Nun müssen Michaelis und Ötsch anstatt der Heckflossen-fixierten Politiker als – sehr gut bezahlte – Prügelknaben herhalten. Das ist nicht ganz gerecht, aber eigentlich wieder doch.

Natürlich hat eine Airline Bedeutung für den Standort und damit für die Volkswirtschaft. Das ändert aber nichts daran, dass Österreich für einen eigenständigen Netzwerk-Carrier wie die AUA schlicht zu klein ist. Im globalisierten Flugbusiness geht sich das nie und nimmer aus. Der Zeitpunkt wurde versäumt, wo mit einem Big Player neben einem Kaufpreis auch die optimale Absicherung des Standorts (inklusive Flughafen) hätte verhandelt werden können. Inzwischen verliert die AUA eine halbe Million Euro pro Tag. Es geht einzig um Schadensbegrenzung: Die Lufthansa hat (für einen Notverkauf) annehmbare Zugeständnisse für den Erhalt des Streckennetzes gemacht, 500 Millionen Zuschuss vom Staat sind immer noch das kleinere Übel. Wurschtelt die AUA allein weiter, kostet das den Steuerzahler noch mehr, ohne dass am Ende etwas herauskommen wird.

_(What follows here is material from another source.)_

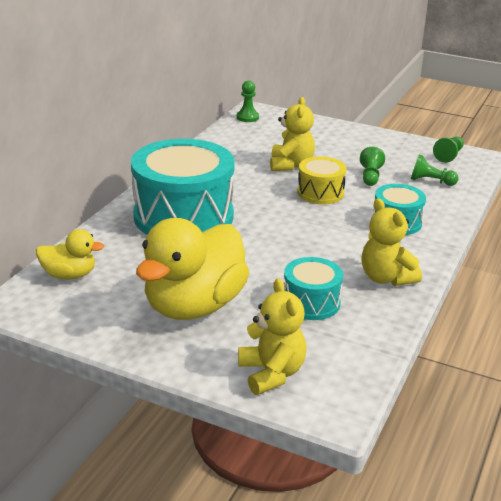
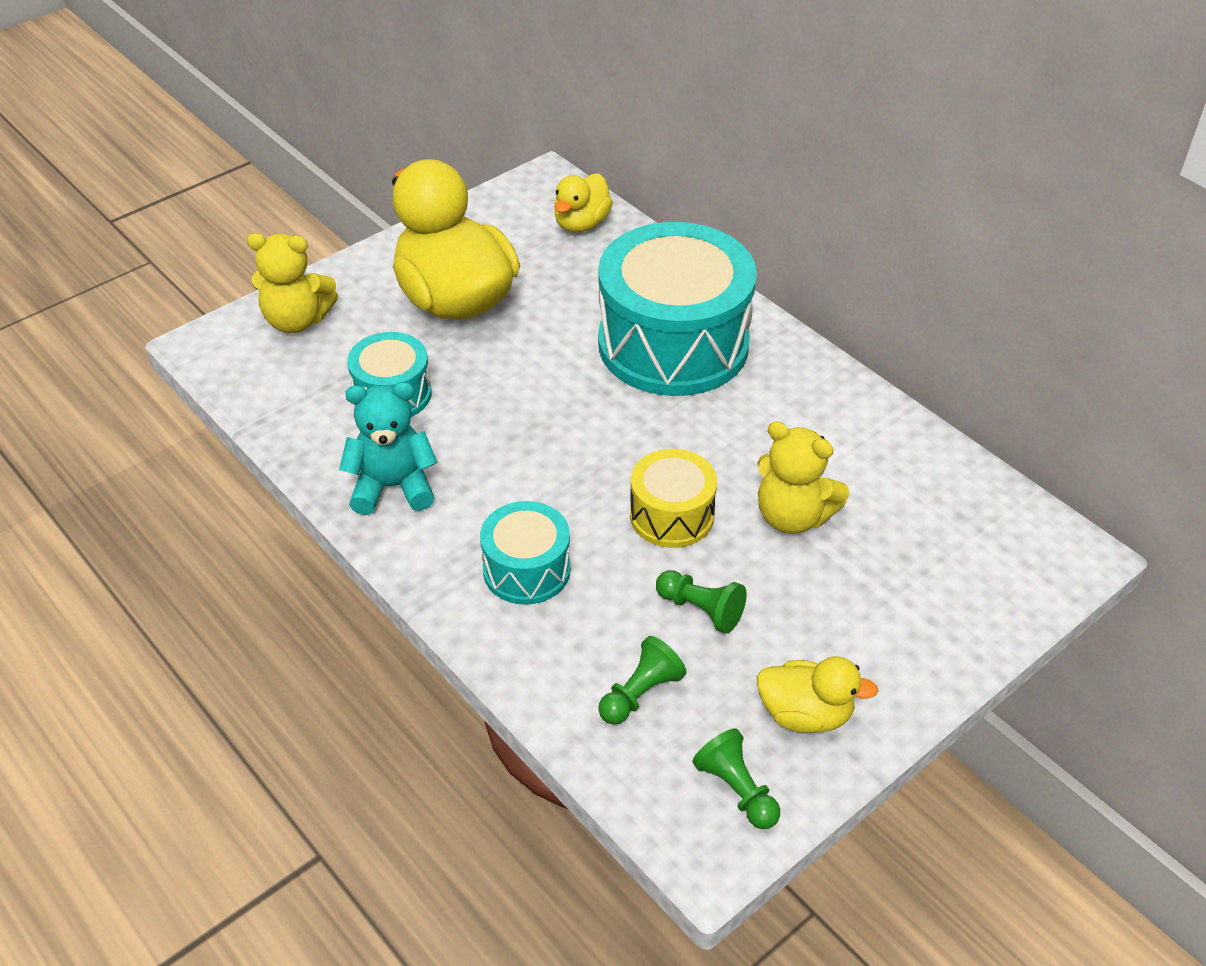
camera: 115 degrees right, 15 degrees up
green pawn [237,81,259,122] -> none
yellow teddy bear [361,198,422,286] -> turquoise teddy bear [339,382,438,515]
none -> yellow duck [757,656,878,733]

Ein anderer Interessent als die Lufthansa wird sich nicht finden, der die AUA zu besseren Konditionen übernimmt – und gleichzeitig ihr Überleben garantieren kann. Je länger der Verkaufsprozess dauert, desto größer wird die Insolvenzgefahr. Dem Steuerzahler käme eine Pleite zwar billiger, weil dann die Banken den Großteil der Zeche begleichen müssten. Für den Standort wäre diese Variante aber weniger ideal.